What needs to be done:
Could you copy out every line of the entries below word for word, omitting the pictures?

Data for processing: Begin

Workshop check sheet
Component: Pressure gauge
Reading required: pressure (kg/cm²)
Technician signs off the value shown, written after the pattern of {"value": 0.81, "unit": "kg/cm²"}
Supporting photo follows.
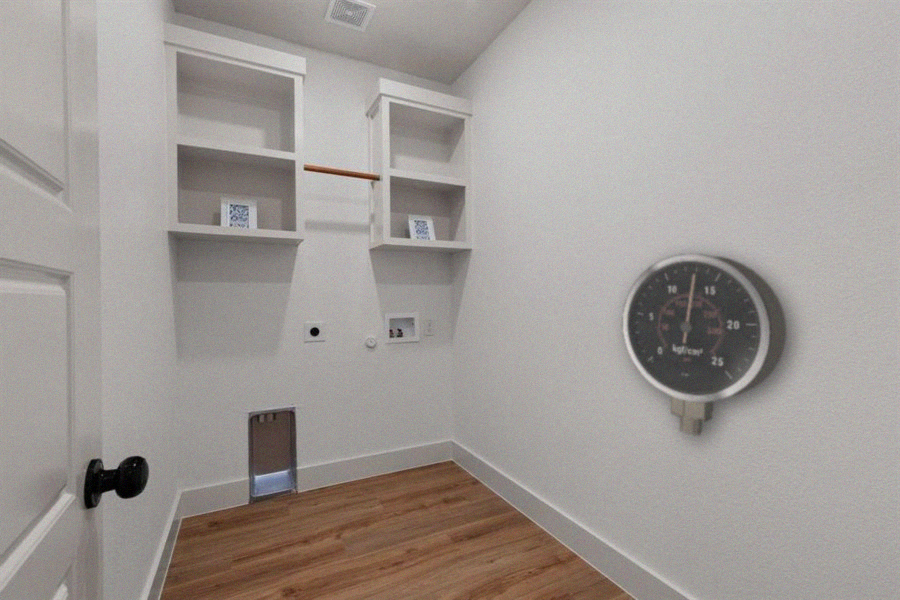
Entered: {"value": 13, "unit": "kg/cm²"}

Data for processing: End

Final answer:
Workshop check sheet
Component: Pressure gauge
Reading required: pressure (kg/cm²)
Technician signs off the value shown, written after the pattern of {"value": 0.81, "unit": "kg/cm²"}
Supporting photo follows.
Entered: {"value": 13, "unit": "kg/cm²"}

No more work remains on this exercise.